++++ SOURCE DOCUMENT ++++
The event summary program reads the log files and generates a web page containing the number of occurrences of certain types of events during the previous day, week, month, quarter, and year. Figure 4 shows the top portion of a typical summary. Other than the obvious decision to report the number of events for each of the five severity levels, I wrote the code to search for the number of wind tunnel runs and tares, the number of data points, the number of model movement commands, and the number of times the system was rebooted. I also decided to include a Top 10 list of event-generating computers, processes, and subprocesses. The summary program is run every night, via cron, and generates not only the daily web page, but also a master index page (in the form of a calendar) that has links to every one of the available daily summary pages.
Everything I've described so far has been rather abstract, so you may be wondering, "How well does it work in the real world?" Although completely atypical, the output in Figure 3 is an accurate account of one hour of an actual wind tunnel test, captured many years ago while the logging system was still being beta tested. I chose to show this selection because it serves as a very concise example of how even limited event reporting can be used during a postmortem analysis.
At the bottom of the web page in Figure 3, you can see that from 16:01:05 to 16:01:26, the Dispatch program—written in C and running on the QNX system—reported that the model was moved and data taken twice. At 16:01:31, the operator pressed the END RUN button and eight seconds later, a Perl daemon on the UNIX system named "jabba" reported that it received a request for end-of-run plotting. Approximately nine minutes later, the LabVIEW-based model attitude control computer, m2-aerotech, generated an error saying that a hardware limit switch had been activated. Since this error had not been preceded by a motion request, the model must have been commanded to move using the manual override. Between 16:32:49 and 16:53:19 a plot was produced, and a configuration file, Run696.cfg, was modified twice. At 16:56:26, the LabVIEW system m2-wtdas-inf warned of a yaw angle of 1599.88 degrees. As that system was under development at the time, the event suggested the existence of a bug in the YawPitchToAeroTek.vi function. Testing resumed at 16:58:27 with a tare measurement and seven seconds later, a motion request that caused the attitude control system to report that the pitch-axis position exceeded a software limit at 16:58:45. Another tare measurement was begun at 16:58:49 followed by a motion request seven seconds later.
Over the course of one hour, six processes, written in three languages, running on four computers, using three dissimilar operating systems, generated just 16 events, and revealed three distinctly different types of problems. The first was an operator error: a manual override of the model position. The second was a software bug: an error in the subroutine responsible for calculating the yaw angle. The third kind of problem was an experiment setup mistake: the attitude control system was instructed to move the model to a point beyond the safe operating envelope.
A few weeks later, after many more event-generating calls had been added, I discovered a fourth type of problem in the wind tunnel data system: a complex interprocess timing error. Although space does not permit me to show the individual event entries that led me to find this bug, I will describe what happened in a few sentences. While looking through a large selection of events, I noticed a recurring, and seemingly unnecessary, five-second delay between the time the attitude control system had finished moving the model, and the time the data system began its preacquisition process. As this interval was hidden within the time required to acquire and reduce a data point, typically a 45-50 second procedure, it was not readily noticeable. After speaking with the developers responsible for each of the programs involved, we discovered that there was a communication glitch between two processes that caused a five-second TCP/IP timeout to occur before the connection was automatically retried. Although this timeout should have been trapped and a warning generated, this had not been done. After a few small changes, the 5-second delay had been eradicated resulting in a 10-percent decrease in the time required to capture aerodynamic data. Finding this single bug alone has resulted in a savings of many times the cost of developing the event-logging system.
++++
> [APPLY WHAT YOU READ]:
1. In the passage on the wind tunnel event-logging system, rewrite the section between "Everything I've described" and "a postmortem analysis.", inclusive, changing "postmortem analysis" to "post-incident review".
2. Answer these questions using the passage on the wind tunnel event-logging system.
(a) How often is the summary program run, and by what means?
(b) At what time did the operator press the END RUN button?
(c) By what percentage did the time needed to capture aerodynamic data drop once the 5-second delay was eliminated?
++++ GIVEN INFORMATION ++++
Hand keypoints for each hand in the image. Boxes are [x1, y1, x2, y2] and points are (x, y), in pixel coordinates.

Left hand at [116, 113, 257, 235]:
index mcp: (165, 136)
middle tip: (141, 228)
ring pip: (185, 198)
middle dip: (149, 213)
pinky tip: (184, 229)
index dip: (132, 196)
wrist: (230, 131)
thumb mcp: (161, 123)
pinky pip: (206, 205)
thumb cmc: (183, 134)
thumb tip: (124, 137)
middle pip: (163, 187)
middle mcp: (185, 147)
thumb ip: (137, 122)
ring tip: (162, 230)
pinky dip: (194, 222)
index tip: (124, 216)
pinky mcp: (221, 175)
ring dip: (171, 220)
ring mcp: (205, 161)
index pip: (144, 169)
++++
> [ANSWERS BELOW]:
1.
Everything I've described so far has been rather abstract, so you may be wondering, "How well does it work in the real world?" Although completely atypical, the output in Figure 3 is an accurate account of one hour of an actual wind tunnel test, captured many years ago while the logging system was still being beta tested. I chose to show this selection because it serves as a very concise example of how even limited event reporting can be used during a post-incident review.

2.
(a) It is run every night, via cron.
(b) At 16:01:31.
(c) By 10 percent.